Вернется он примерно в середине августа. С приветом…»

Вместо подписи несколько жидких петелек.

Ну вот и все. Конец. Никакого чуда не будет.

Утром я пошел к Микрофонычу.

У входа в музей неожиданно столкнулся с Симочкой. На этот раз он был мрачным и озабоченным. На лбу блестели крупные капли пота. Он нес большую старую дерматиновую сумку, видно тяжелую, потому что Симочка шел сильно перекосившись. Он узнал меня и даже почему-то обрадовался.

— Привет, мой юный друг, и скажи: куда запропали Игорь и Толян Рагозин?

— А я почем знаю?.. — Хотя знал, что они (Алька Карасин сказал) уехали в райцентр в гости к тетке Рагозина. Симочка огорчился:

— У-у, какой сердитый! Разве можно со мной так разговаривать? Я — кто? Строитель ударной стройки! Я к тебе сюда, в чертово пекло, воду тяну, как осла за уши, а ты грубишь. Нехорошо.
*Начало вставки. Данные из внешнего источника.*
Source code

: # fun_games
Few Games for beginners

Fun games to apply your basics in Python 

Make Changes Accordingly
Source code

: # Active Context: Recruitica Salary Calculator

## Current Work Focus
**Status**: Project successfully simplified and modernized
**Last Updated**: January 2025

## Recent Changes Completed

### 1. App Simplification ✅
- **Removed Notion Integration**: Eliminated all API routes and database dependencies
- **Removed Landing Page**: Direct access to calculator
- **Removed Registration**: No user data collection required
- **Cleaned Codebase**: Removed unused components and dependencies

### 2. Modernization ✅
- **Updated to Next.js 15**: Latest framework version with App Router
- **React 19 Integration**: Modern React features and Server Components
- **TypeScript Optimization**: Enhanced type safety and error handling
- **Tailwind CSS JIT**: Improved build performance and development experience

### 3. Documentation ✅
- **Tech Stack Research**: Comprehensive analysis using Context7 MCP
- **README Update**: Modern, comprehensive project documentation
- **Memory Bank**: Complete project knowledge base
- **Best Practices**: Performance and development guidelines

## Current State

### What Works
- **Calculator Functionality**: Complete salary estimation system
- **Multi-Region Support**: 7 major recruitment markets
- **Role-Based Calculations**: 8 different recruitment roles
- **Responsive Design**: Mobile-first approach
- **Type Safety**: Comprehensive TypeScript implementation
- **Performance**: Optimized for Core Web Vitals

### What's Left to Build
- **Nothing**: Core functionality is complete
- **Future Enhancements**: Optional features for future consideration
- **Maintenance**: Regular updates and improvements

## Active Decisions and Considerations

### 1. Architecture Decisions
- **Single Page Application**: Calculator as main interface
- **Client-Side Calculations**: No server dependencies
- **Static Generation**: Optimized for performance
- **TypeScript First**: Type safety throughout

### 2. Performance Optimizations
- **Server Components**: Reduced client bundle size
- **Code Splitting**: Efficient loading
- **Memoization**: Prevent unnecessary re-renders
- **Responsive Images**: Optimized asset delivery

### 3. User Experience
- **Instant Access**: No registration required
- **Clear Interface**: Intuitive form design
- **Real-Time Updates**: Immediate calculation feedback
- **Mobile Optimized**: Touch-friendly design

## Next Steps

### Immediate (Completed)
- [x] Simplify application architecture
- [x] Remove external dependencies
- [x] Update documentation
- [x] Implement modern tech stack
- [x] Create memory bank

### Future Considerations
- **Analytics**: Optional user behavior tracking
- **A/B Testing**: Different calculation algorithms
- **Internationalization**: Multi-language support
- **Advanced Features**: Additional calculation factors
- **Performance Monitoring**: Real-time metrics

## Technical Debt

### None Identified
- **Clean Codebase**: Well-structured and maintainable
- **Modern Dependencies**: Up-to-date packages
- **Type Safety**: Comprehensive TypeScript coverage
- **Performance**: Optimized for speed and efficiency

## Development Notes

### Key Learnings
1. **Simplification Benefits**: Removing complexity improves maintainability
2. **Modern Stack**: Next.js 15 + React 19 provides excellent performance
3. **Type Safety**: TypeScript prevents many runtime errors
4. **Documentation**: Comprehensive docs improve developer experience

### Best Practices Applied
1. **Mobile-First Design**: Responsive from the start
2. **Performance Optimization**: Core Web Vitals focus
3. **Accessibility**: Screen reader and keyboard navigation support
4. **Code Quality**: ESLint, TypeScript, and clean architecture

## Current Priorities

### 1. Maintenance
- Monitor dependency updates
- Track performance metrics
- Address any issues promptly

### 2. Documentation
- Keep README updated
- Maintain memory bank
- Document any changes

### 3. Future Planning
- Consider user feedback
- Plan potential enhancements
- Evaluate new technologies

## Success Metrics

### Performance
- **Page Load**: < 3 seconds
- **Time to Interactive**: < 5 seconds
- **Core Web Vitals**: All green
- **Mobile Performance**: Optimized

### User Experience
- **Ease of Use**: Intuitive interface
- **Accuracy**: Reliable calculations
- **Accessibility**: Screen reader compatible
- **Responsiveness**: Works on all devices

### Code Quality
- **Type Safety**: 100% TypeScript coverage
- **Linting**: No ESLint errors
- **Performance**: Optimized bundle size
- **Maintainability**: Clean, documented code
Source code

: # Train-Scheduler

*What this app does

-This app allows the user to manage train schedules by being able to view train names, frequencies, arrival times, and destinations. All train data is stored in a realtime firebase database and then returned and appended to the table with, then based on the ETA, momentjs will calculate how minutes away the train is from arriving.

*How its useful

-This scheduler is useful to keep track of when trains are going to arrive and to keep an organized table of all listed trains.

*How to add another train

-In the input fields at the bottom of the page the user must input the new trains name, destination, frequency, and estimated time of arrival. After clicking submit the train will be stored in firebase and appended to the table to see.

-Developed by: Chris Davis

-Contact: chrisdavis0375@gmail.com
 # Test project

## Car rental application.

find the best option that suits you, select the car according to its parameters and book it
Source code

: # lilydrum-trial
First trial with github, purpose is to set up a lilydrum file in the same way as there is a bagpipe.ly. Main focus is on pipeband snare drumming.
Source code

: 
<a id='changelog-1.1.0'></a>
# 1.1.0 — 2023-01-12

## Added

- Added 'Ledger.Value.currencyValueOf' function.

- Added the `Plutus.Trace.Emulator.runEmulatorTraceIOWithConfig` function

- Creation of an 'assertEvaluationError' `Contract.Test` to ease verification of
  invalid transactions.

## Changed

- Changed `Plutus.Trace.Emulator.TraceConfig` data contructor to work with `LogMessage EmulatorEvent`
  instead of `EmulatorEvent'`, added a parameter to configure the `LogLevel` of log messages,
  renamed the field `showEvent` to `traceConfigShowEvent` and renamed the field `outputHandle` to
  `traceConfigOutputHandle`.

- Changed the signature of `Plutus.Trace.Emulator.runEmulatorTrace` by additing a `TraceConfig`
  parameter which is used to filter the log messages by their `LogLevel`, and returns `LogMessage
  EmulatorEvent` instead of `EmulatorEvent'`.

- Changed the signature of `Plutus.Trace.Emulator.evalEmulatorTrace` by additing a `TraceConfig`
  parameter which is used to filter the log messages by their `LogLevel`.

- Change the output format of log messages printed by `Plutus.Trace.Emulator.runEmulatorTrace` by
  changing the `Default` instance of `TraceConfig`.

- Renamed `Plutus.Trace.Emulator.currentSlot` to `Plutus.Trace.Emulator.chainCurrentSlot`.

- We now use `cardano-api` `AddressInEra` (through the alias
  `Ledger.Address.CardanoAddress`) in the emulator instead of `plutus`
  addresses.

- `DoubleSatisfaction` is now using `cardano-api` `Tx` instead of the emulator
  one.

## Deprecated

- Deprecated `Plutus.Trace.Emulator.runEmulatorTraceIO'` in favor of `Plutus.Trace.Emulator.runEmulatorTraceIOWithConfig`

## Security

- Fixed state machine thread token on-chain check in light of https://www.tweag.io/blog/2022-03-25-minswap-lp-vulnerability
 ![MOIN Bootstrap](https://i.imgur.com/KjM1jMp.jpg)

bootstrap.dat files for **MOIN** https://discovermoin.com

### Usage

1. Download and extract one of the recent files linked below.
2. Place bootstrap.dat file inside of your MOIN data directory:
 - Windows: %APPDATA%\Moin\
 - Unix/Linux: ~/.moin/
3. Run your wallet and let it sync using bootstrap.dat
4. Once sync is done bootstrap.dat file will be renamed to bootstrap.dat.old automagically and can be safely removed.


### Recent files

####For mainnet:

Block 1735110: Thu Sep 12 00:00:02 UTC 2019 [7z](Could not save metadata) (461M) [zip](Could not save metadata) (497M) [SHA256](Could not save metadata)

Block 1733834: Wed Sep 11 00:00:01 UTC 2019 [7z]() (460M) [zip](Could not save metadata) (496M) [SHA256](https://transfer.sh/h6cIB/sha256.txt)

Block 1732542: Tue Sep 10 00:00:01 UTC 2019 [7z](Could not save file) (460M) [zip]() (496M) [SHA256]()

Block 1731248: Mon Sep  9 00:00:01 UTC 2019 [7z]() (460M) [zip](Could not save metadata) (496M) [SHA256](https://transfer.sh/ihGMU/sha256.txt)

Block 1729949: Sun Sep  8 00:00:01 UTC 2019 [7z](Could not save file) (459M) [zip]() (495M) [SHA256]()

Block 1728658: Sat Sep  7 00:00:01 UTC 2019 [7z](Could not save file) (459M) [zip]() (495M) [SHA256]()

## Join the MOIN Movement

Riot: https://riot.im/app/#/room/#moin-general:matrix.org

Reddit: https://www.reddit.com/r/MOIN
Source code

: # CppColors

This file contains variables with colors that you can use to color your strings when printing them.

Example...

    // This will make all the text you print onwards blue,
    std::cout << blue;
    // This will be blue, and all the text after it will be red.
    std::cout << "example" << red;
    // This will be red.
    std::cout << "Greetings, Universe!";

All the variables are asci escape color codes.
— А я что? Говорю: не знаю. Да и наплевать мне на них обоих.

Симочка перебросил сумку из руки в руку.

— Хорошо, хорошо — плюй, хотя это и неприлично. Только мне нужно увидеть их во что бы то ни стало. Из-за этого я протопал такую даль, да и тут почти полсела уже обежал… Значит, не поможешь? Жаль. Может, подскажешь, где живет Никита Зверев? Знаешь такого?

Кто у нас не знал этого сквалыгу и барышника! В колхозе он числится столяром, но редко увидишь в мастерской — все торчит на своем огромном приусадебном огороде или на рынке в райцентре.

Я назвал улицу, рассказал, как найти усадьбу Никиты Зверева. Симочка схватил мою руку, затряс ее.

— Спасибо, мой юный друг, спасибо! Но будь добр и щедр до конца: проведи меня к этому славному Никите и вызови его ко мне.